Tips 3
"Filtrasi, Reabsorbsi, Augmentasi..."
Seyon dengan serius menghapalkan materi biologinya dalam mind map seperti yang Kai ajarkan. Ia membentangkan peta konsep berukuran A3 sambil berjalan menyusuri koridor kelas. Entah kenapa materi yang awalnya membosankan itu kini terlihat lebih menarik untuk dipelajari.
Tips ketiga : Tuangkan konsepmu ke dalam mind map. Buat gambar menggunakan spidol warna-warni. Berdasarkan riset, gambar dan warna dapat meningkatkan daya ingat sebesar 75%.
Jam istirahat disibukkan oleh para murid yang mengatur dekorasi untuk festival sekolah. Beberapa kali Seyon menabrak mereka saat berjalan karena terlalu asyik dengan peta konsepnya. Gadis itu memutar kepala mencari-cari sosok Kai. Mungkin pria itu ada di gedung teater untuk rehearsal. Begitu ia membuka pintu teater, para panitia yang bertanggung jawab untuk drama besok tak henti lalu lalang, sibuk dengan urusan masing-masing. Seyon berjalan di antara kursi penonton dan melompat ke atas panggung. Ia masih belum menemukan Kai di bawah cahaya remang tempat tersebut. Langkahnya lalu tertuju ke belakang panggung.
Sosok yang dicarinya ketemu. Kai nampak mengurus wardrobe seorang diri untuk pertunjukan besok. Seyon melompat menghampirinya.

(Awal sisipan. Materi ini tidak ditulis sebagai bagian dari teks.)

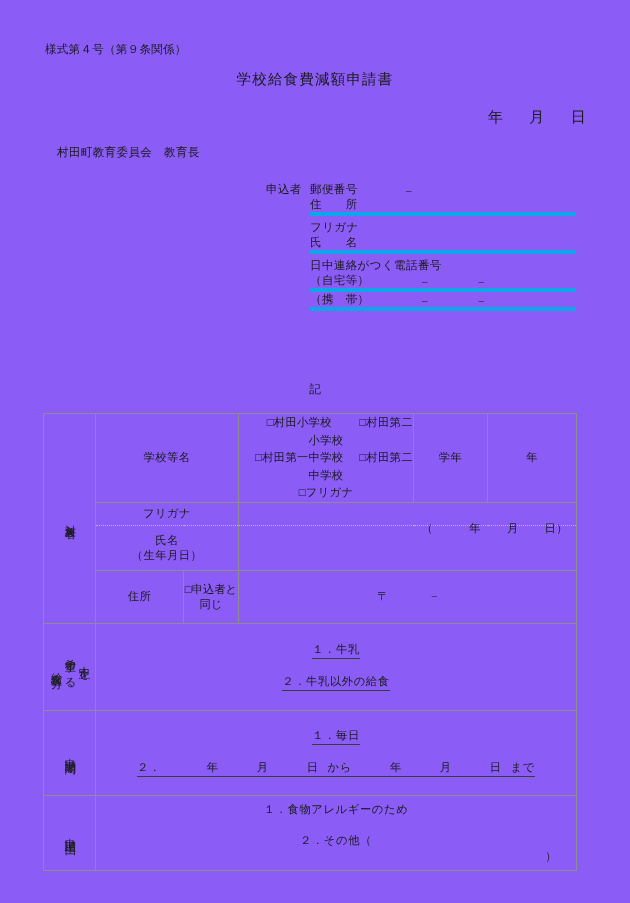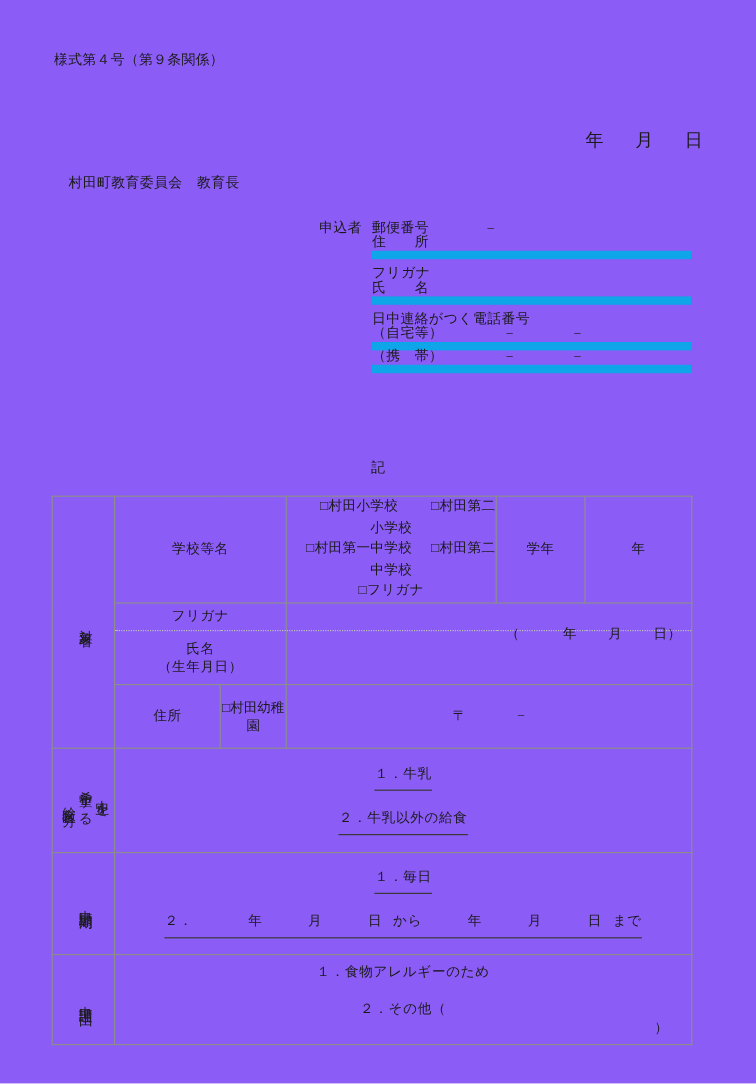"学校給食費減額申請書" div.doc-title { html: none -> <div>学校給食費減額申請書</div> }
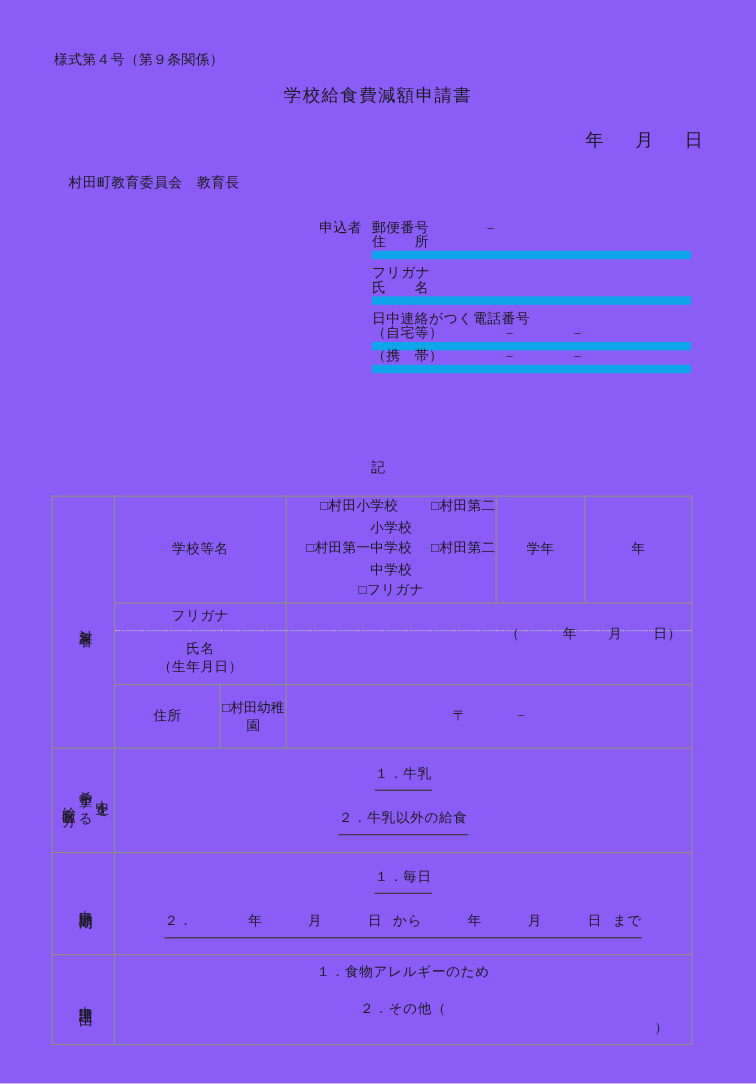"住 所" .ap-body.ul { border-bottom: 7px solid #0ea5e9 -> 4px solid #0ea5e9 }
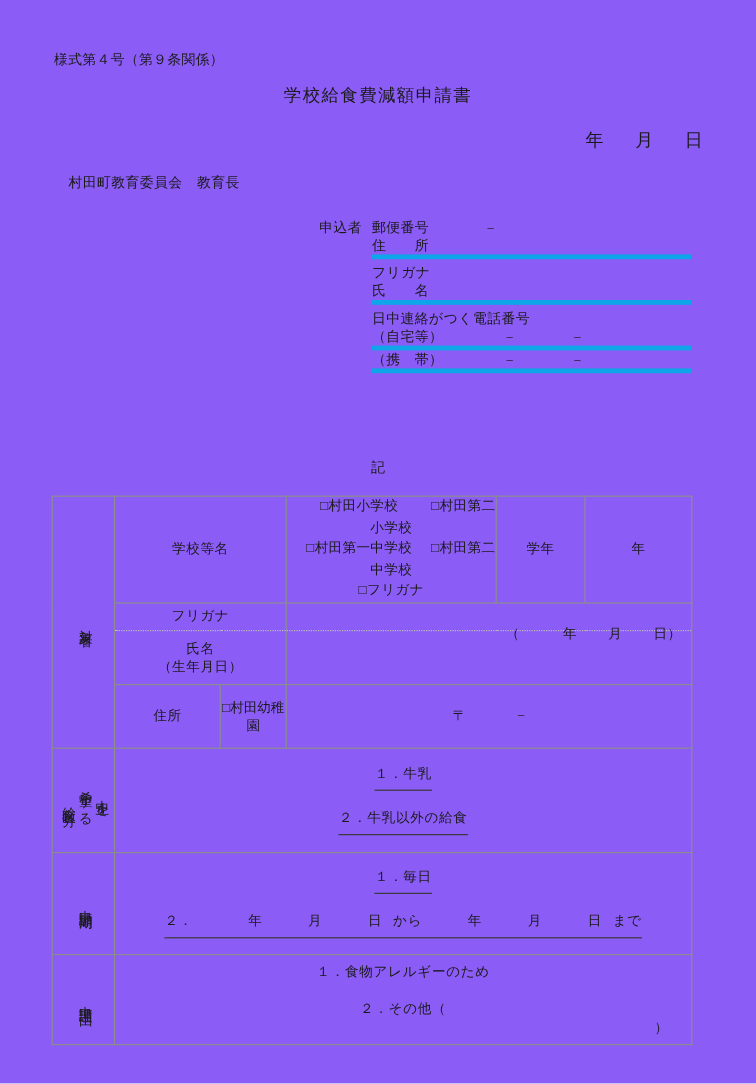"□村田幼稚園" td { text: 村田幼稚園 -> 申込者と同じ }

"Hei, bagaimana persiapanmu, Sang Pengawal?" goda Seyon sambil tersenyum. "Kenapa kau sendirian di sini? Mana yang lain?"
Kai menghentikan aktivitasnya sejenak. "Semua sedang bersiap untuk scene awal. Sedang apa kau di sini?"
Seyon membentangkan gulungan peta konsep di hadapan Kai. "Lihat mind map buatanku! Bagus tidak?"
Kai meraih benda tersebut dari Seyon. "Bagus atau tidak, itu bukan masalah. Yang penting kau mengerti isinya."
Sementara pria itu sedang asyik mengamati mind map Seyon, mata gadis itu membulat girang saat menemukan skenario drama Kai di meja rias. Tanpa sepengetahuan pria itu, Seyon membuka lembar per lembar dan membaca sekilas isinya. Senyumannya merekah. Kai menandai tiap dialog miliknya dengan spidol warna-warni, persis dengan metode yang diajarkan kepadanya. This is totally him!
Bibir gadis itu sempat manyun melihat nama murid yang berperan menjadi sang putri. Orang itu musuh bebuyutannya sejak SMP. Mereka berdua sering adu pamer barang mahal atau meributkan masalah tertentu yang tidak penting. Seyon tidak menyangka orang seperti itu bisa lolos casting dan beradu akting dengan Kai dan Sehun.
Namun, air muka gadis itu berubah ketika secara tidak sengaja membaca suatu dialog.
Cuma nyawa dan pengabdian yang bisa hamba berikan. Bukan berlian ataupun istana. Bagaimana bisa hamba berani mengharap cinta darimu, Putri?
Seyon serasa ingin muntah dan merobek skenario cheesy tersebut. Pasti karangan Baekhyun! Kalimat itu sukses membuat suasana hatinya kembali buruk, mengingatkannya dengan cibiran di kelas belum lama ini. Sayangnya, Kai sendiri tetap bersikeras ingin memerankan tokoh pengawal kerajaan. Seyon hanya tidak ingin ada lagi yang merendahkan Kai. Hanya karena ia anak dari seorang pembantu, bukan berarti mereka bisa menganggap remeh pria itu.
"Hentikan!"
Kai merampas skenario dari tangan Seyon secara tiba-tiba, membuat gadis itu tersentak. Seyon hanya bisa mengedipkan mata dengan polosnya dan menyapukan rambutnya ke belakang telinga. Namun, tak lama kemudian, Kai melangkah mendekat ke Seyon sambil terus menatap gadis itu penasaran. Seyon membelalak tidak mengerti apa yang sedang dilakukan pria itu. Kaki gadis itu melangkah mundur dan tertahan oleh meja rias di belakangnya. Ia membatu. Degup jantungnya mendadak berpacu tak keruan. Gila! Wajah Kai terlalu dekat!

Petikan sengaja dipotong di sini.